Soul Food Summary


Home > Television > S > Soul Food > Summary


Television series adapted from the 1997 feature film, "Soul Food," about several generations of an African-American family who gather together every week for Sunday dinner. The series follows the lives of the three Joseph sisters -- Teri, a divorced attorney; Bird, a newlywed and salon owner; and Maxine, a housewife -- as they try to keep the family together after their mother's death.

Beautiful and intelligent, Teri is an ambitious attorney with a cool demeanor. Anxious not to repeat the mistakes of her first two marriages, finds herself in love with a younger man, but her blunt and sometimes opinionated attitude tends to alienate anyone who tries to get close to her -- including the rest of her family. Maxine is happily married to Kenny, and the mother of three young children. Possessing the same passion and wisdom as her late Mama Joe, Maxine seems able to hold the family together through all their trials. Bird is juggling a new baby (Jeremiah), a new business and an unemployed husband (Lem) -- and struggling to make it all work. Although see hopes to expand her business some day, for now, she's deep in debt and just trying to focus on keeping her family together.

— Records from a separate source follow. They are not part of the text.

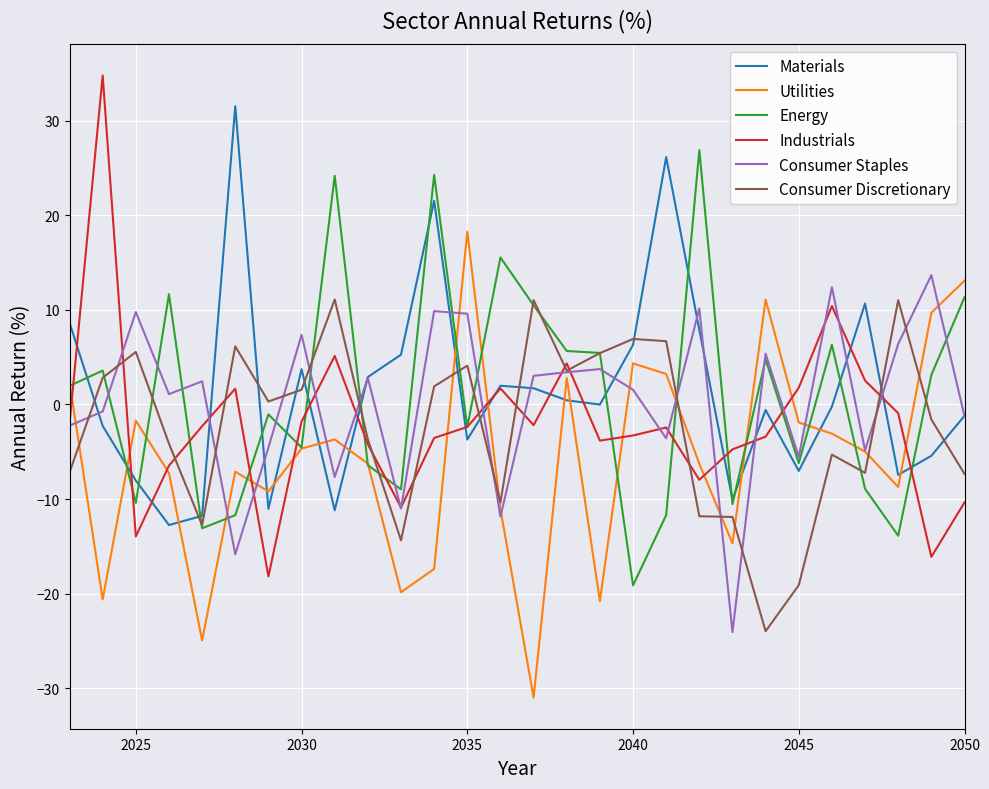

What is the maximum value shown in the chart?

34.8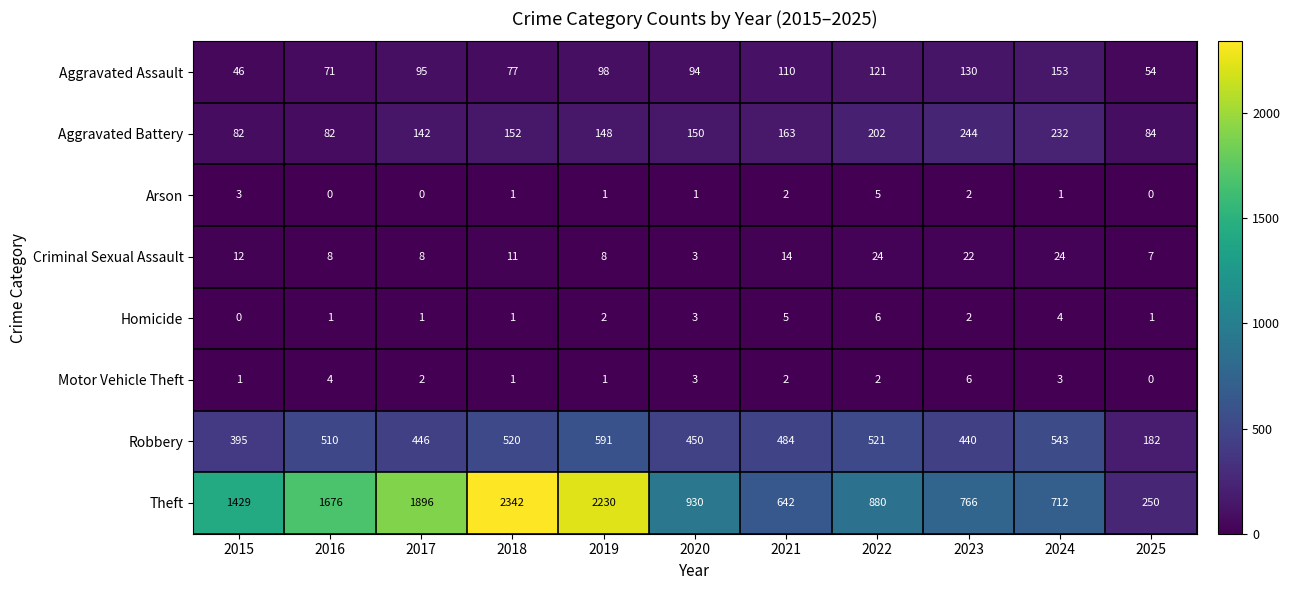

The value of Robbery at 2022 is 354. True or false?

False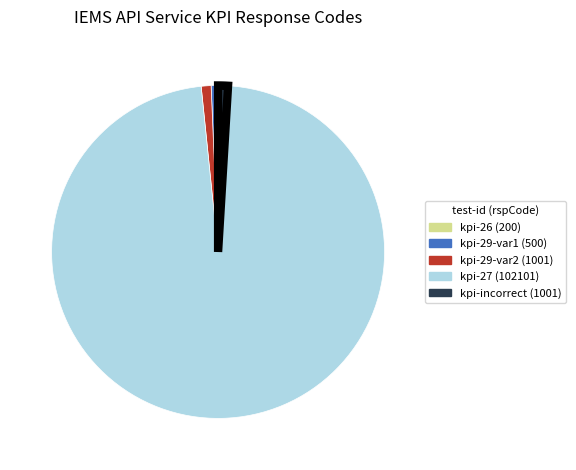

Is there a majority slice in this chart?

Yes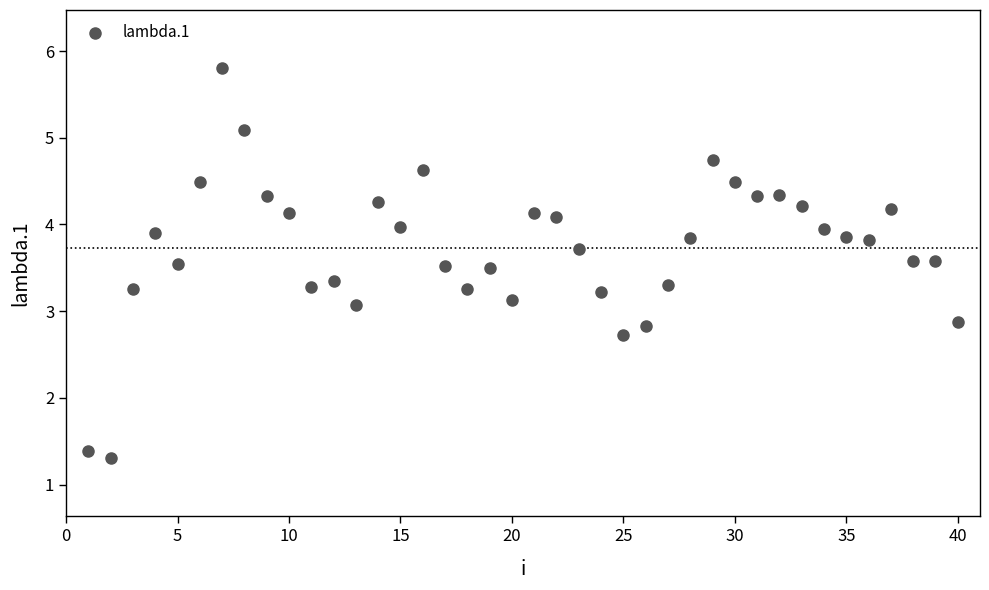

What is the range of Y values (max minus min)?

4.5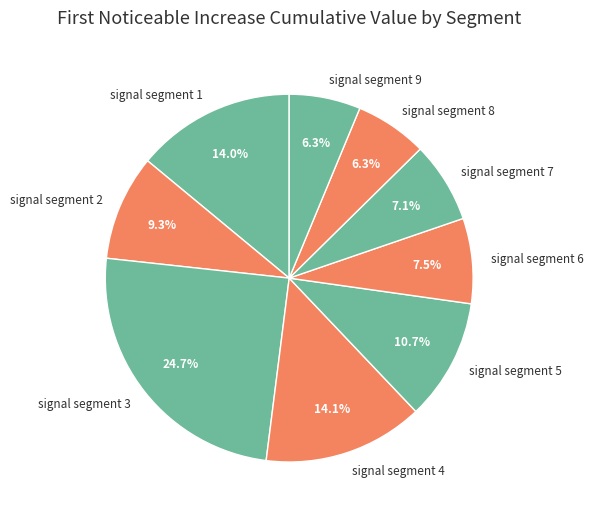

To the nearest percent, what is the difference between the signal segment 8 and signal segment 4 slice percentages?

8%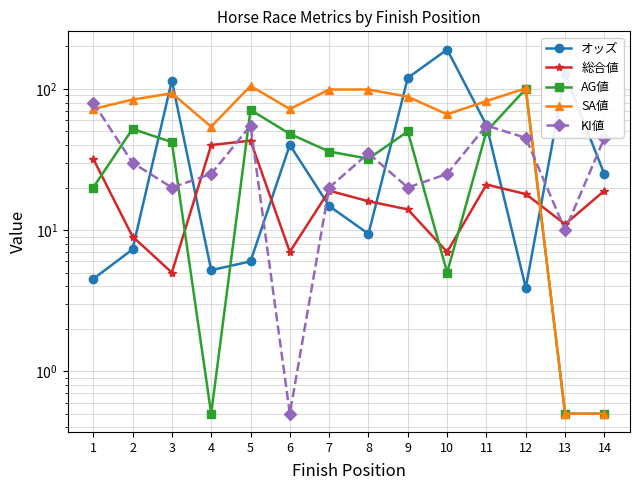

What is the sum of the オッズ values at 8 and 10?

199.4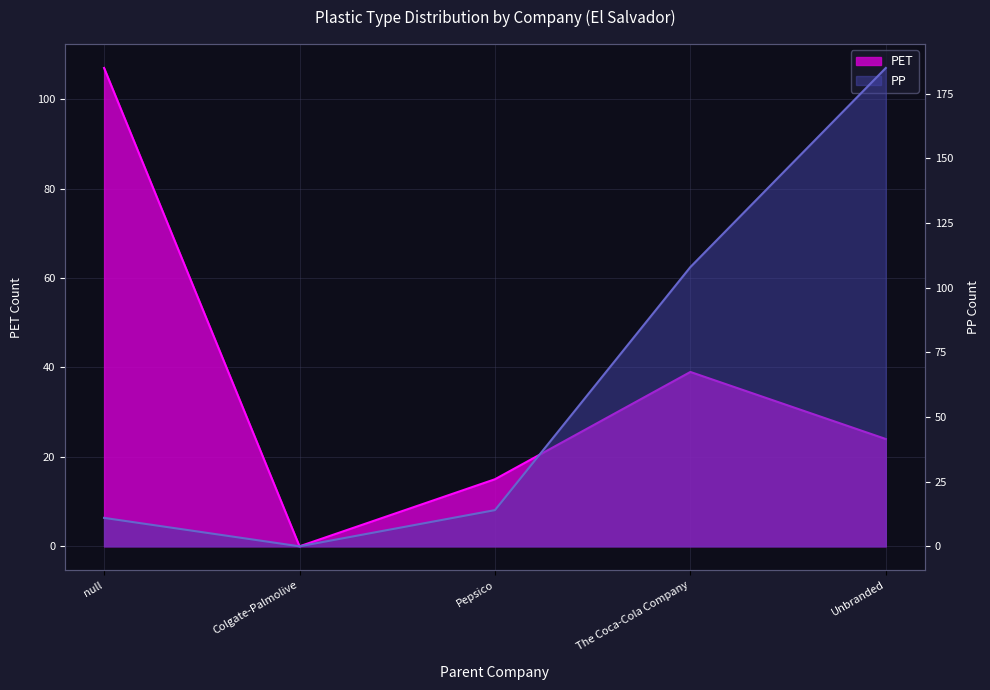

After their last crossing, which series has the higher values: PET or PP?

PP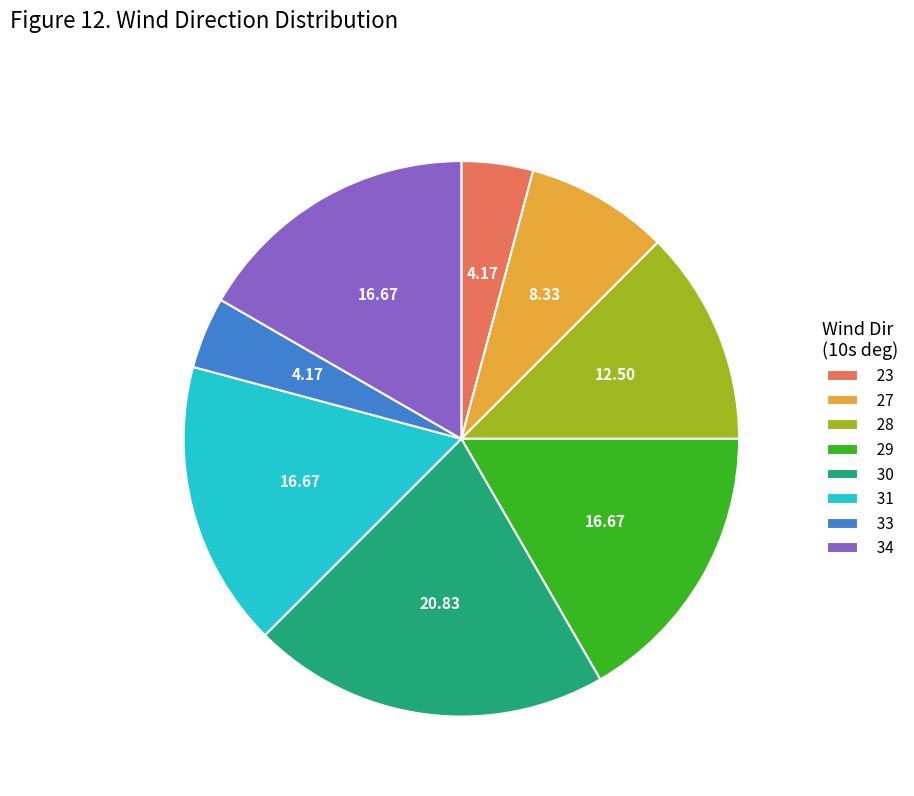

Is there any slice that represents more than half of the pie?

No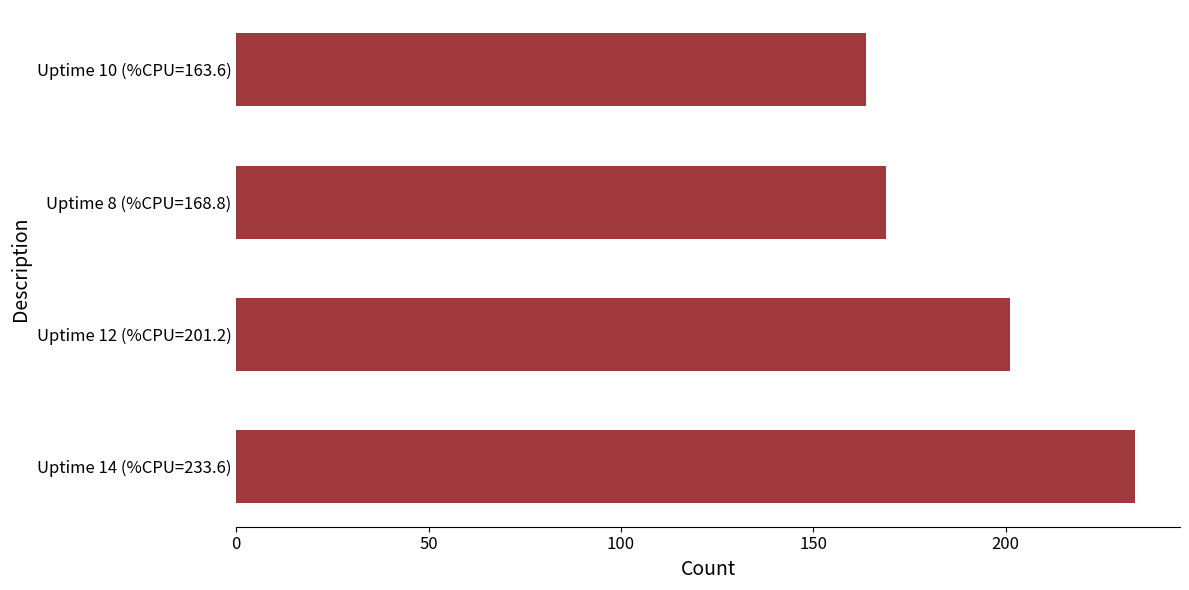

Reading top to bottom, transcribe all the data shown in this chart.

163.6	168.8	201.2	233.6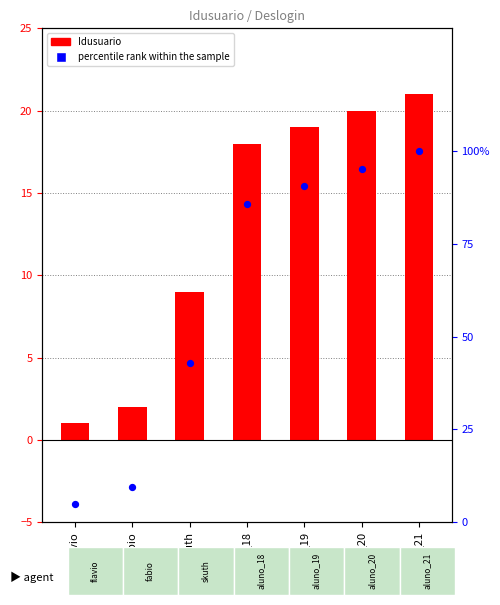

Which series has the largest total across all categories?

percentile rank within the sample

Kenny Chadway, owner of a small tow-truck business, is married to Maxine and the loving father of three. Underlying all of Kenny's decisions in life is his profound desire to make his family proud. His strong traditional values and expectations sometimes collide with a strong-willed Maxine. Lem Taylor, a hard-edged man from a rough upbringing, is currently on parole, but struggling to be an honest man. He is deceptively smart and analytical and longs to support his wife Bird and son through lawful means. Ahmad, the 12-year-old son of Maxine and Kenny, is an intelligent and quick-witted young man who attends an exclusive Chicago prep school; often called an "old soul" because of the knowledge passed down to him by his grandmother, Ahmad vacillates between adult-like insights and childish naivete.